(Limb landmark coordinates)

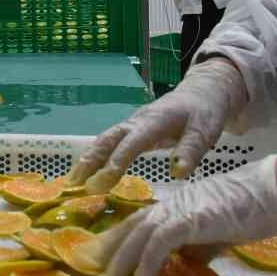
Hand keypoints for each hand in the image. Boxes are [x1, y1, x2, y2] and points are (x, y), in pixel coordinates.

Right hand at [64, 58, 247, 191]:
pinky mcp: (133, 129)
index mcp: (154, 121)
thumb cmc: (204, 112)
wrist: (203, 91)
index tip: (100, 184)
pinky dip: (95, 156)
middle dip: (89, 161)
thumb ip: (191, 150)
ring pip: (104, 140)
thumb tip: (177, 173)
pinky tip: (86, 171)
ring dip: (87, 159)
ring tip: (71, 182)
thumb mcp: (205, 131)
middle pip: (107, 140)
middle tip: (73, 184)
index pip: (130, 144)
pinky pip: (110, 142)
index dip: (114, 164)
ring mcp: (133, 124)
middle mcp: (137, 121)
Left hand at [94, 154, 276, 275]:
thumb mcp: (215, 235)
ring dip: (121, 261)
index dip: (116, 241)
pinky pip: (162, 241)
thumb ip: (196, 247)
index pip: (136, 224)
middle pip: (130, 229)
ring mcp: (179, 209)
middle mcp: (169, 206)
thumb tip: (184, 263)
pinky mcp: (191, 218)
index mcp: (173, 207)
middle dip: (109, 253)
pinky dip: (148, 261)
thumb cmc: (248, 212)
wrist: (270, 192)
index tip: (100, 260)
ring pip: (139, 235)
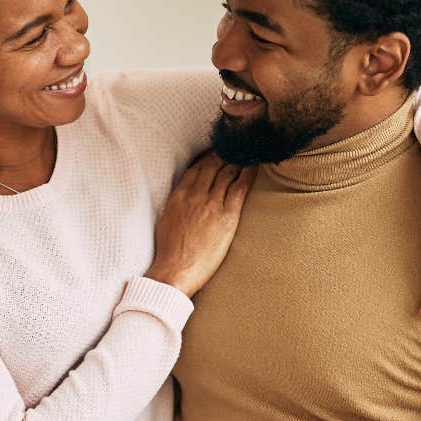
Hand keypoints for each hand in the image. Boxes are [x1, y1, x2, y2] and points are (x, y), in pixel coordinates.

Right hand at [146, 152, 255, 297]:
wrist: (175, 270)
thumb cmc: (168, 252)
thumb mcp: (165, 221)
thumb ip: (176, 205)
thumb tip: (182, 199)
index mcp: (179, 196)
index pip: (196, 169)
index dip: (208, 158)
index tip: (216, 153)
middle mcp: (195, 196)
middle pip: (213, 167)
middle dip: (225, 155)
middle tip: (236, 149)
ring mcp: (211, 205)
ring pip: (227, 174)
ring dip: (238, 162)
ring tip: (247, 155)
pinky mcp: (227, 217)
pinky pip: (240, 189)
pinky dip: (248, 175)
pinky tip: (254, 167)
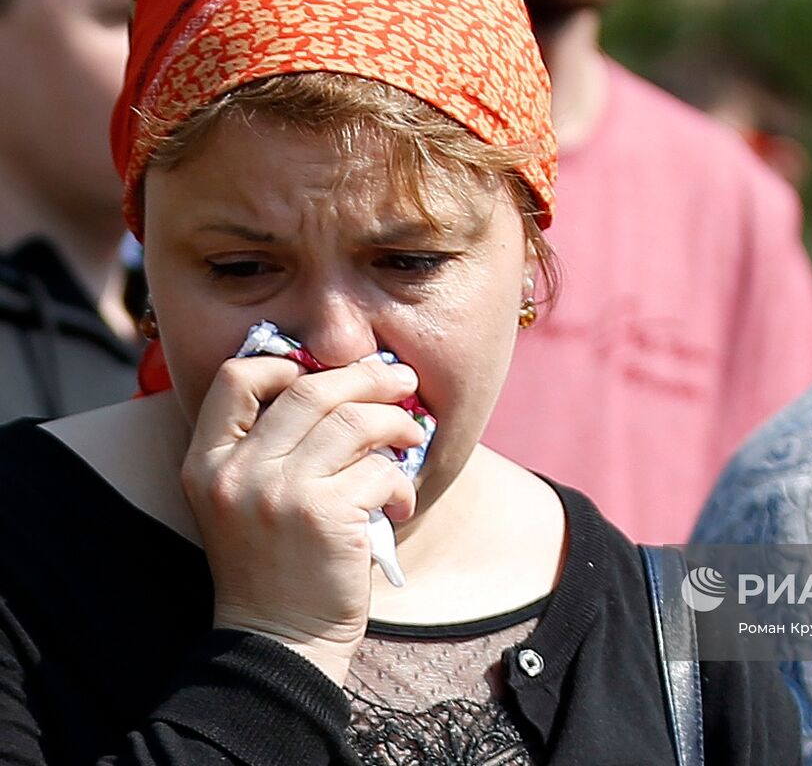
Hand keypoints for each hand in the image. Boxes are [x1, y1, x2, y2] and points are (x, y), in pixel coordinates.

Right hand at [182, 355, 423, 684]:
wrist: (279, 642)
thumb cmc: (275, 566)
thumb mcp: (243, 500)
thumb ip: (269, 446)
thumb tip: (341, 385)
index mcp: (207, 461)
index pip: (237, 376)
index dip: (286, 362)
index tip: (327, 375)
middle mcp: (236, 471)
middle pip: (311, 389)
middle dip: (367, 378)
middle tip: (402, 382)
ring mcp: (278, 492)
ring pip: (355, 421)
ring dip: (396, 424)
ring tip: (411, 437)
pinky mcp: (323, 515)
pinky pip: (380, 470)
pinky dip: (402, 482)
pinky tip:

**YOUR TASK**
Going through the records above line by line, transcribe each one exactly and skip any pictures.

**ANSWER FOR THE TASK**
Hand keypoints for each hand in the image. Boxes are [x1, y1, x2, y2] and points are (x, y), in pixel coordinates.

Right hand at [64, 58, 247, 191]:
pinky mcp: (133, 129)
index mcp: (154, 121)
thumb cmc: (204, 112)
wrist: (203, 91)
index tip: (100, 184)
pinky dip: (95, 156)
middle dip: (89, 161)
thumb ip: (191, 150)
ring pip: (104, 140)
thumb tip: (177, 173)
pinky tip: (86, 171)
ring dip: (87, 159)
ring tip: (71, 182)
thumb mcp: (205, 131)
middle pip: (107, 140)
middle tip: (73, 184)
index pip: (130, 144)
pinky pip: (110, 142)
index dip: (114, 164)
ring mcp: (133, 124)
middle mcp: (137, 121)
Left hand at [94, 154, 276, 275]:
thumb mcp: (215, 235)
ring dip: (121, 261)
index dip: (116, 241)
pinky pip: (162, 241)
thumb ip: (196, 247)
index pip: (136, 224)
middle pip: (130, 229)
ring mcp: (179, 209)
middle mcp: (169, 206)
thumb tip: (184, 263)
pinky mcp: (191, 218)
index mcp: (173, 207)
middle dip: (109, 253)
pinky dip: (148, 261)
thumb cmc: (248, 212)
wrist: (270, 192)
index tip: (100, 260)
ring pip: (139, 235)
Hand keypoints for each hand in the image. Boxes are [x1, y1, x2, y2] and points are (x, y), in pixel coordinates.

Right hand at [146, 152, 255, 297]:
wrist: (175, 270)
thumb cmc: (168, 252)
thumb mcp: (165, 221)
thumb ip: (176, 205)
thumb tip: (182, 199)
index mcp: (179, 196)
index pip: (196, 169)
index dip: (208, 158)
index tip: (216, 153)
middle mcp: (195, 196)
middle pip: (213, 167)
middle dip: (225, 155)
middle tip: (236, 149)
ring mcp: (211, 205)
ring pip: (227, 174)
ring dip: (238, 162)
ring tip: (247, 155)
pinky mcp: (227, 217)
pinky pip: (240, 189)
pinky dip: (248, 175)
pinky tip: (254, 167)
Hand keypoints for each hand in the image. Boxes are [x1, y1, x2, y2] and points are (x, y), in pixel coordinates.

Right hand at [182, 355, 423, 684]:
wrist: (279, 642)
thumb cmc: (275, 566)
thumb mcp: (243, 500)
thumb ip: (269, 446)
thumb tip: (341, 385)
index mcp: (207, 461)
index pip: (237, 376)
index dip: (286, 362)
index tip: (327, 375)
middle mcp: (236, 471)
middle pip: (311, 389)
middle dip: (367, 378)
middle tip: (402, 382)
ring mcp: (278, 492)
ring pip: (355, 421)
ring dip: (396, 424)
ring tip: (411, 437)
pinky mcp: (323, 515)
pinky pip: (380, 470)
pinky dip: (402, 482)
pinky tip:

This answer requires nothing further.